Потому что когда двое думают одно и то же, это всё равно разное.
Помню, как в школе распевали: «Воскресенье солнечный день, пусть исчезнет ссор наших тень…» А теперь каждое воскресенье — беспросветный дождь! Весь день не знаешь, куда себя деть, а вечером — гости. Чем тебе не нравится моё платье? Ах, чересчур открытое! Наши языки — как осиные жала. Я знаю, что мы давно пишем скучную повесть, день за днём добавляя новые главы.

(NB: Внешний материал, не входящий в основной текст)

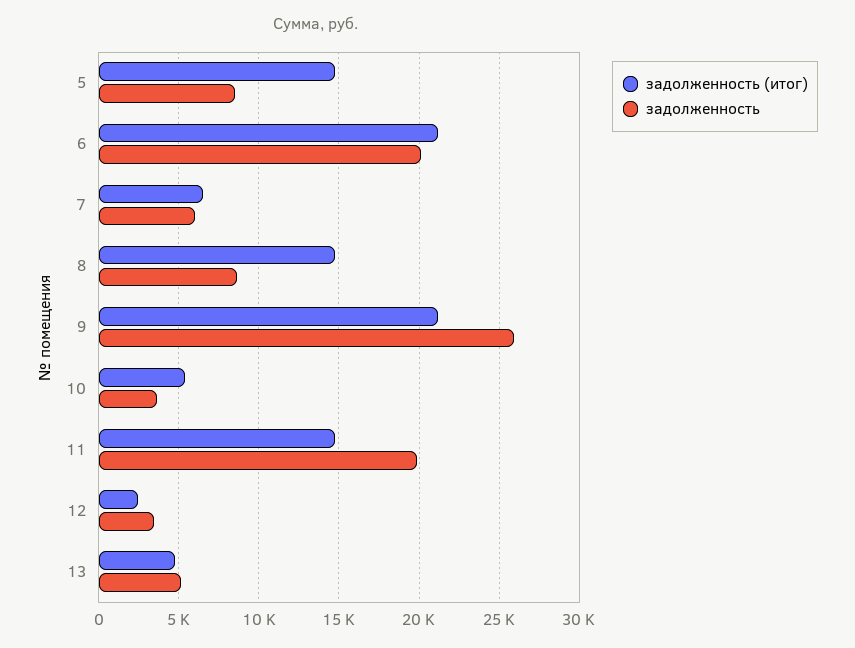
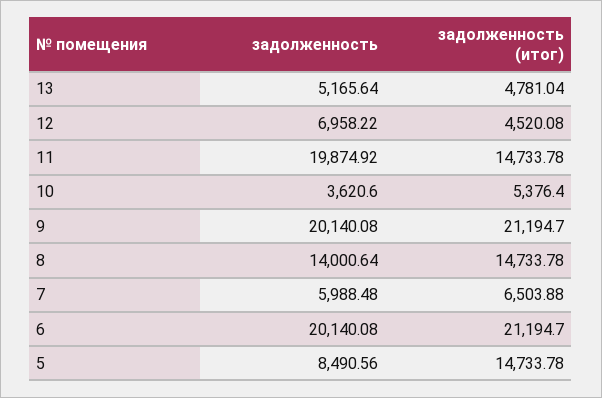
задолженность, 8: 8500 -> 14000.64
задолженность, 9: 26000 -> 20140.08
задолженность (итог), 12: 2500 -> 4520.08
задолженность, 12: 3500 -> 6958.22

И ты знаешь, что я это знаю, а я знаю, что ты знаешь, что я знаю…
Рассказ назывался «Дождь за поворотом», Максим Карабель поместил его на литературном сайте.
«Рассказ автобиографический?» — поинтересовалась она.
«Как и мои остальные», — ответил он.
А потом выяснилось, что она в два раза моложе, и разница между ними составляет четверть века.
Карабель жил в Москве, она — в Ялте. Но неожиданно завязалась переписка, и через неделю у обоих вошло в привычку читать длинное письмо, чтобы писать ответ, который был ещё длиннее. Это придавало жизни таинственную значимость, и они стали размечать дни электронной почтой. «Родители воспитывали меня тургеневской девушкой, — писала она. — Одно имя Ася чего стоит, в нём слышится девятнадцатый век…» Но до девятнадцатого века Асе было далеко. В третьем письме она перешла на «ты», в пятом её любопытство уже не знало границ.
«Чем ты занимаешься?» — спрашивала она. И Карабель, уставившись в тускло мерцающий монитор, вдруг понимал, что стареет, проводя годы в пустоте. А потом вспоминал детство, растрескавшийся гардероб с отцовскими пиджаками, овальное зеркало в прихожей. Но гардероб давно выбросили, а зеркало разбилось.
Продираясь сквозь бесконечные «смайлики», Карабель видел по ту сторону экрана юную девушку, разглядывающую мир сквозь лупу своего «я».
И прощал ей то, что не простил бы ровеснице.
Жизнь длинная, а умещается на кончике пера. К двадцатому письму Асе стало казаться, что она знает Карабеля тысячу лет.
И тысячу лет жалеет.
«Вы даже не представляете, — откровенничал он, — как иногда хочется сменить имя, прошлое, привычки, уехать в чужой город, где тебя никто не знает, где живут безразличные тебе люди, затеряться среди них, забыть свой никчёмный, как у любого, опыт.»
А отправив письмо, ловил себя на мысли, что уже давно живёт в таком городе.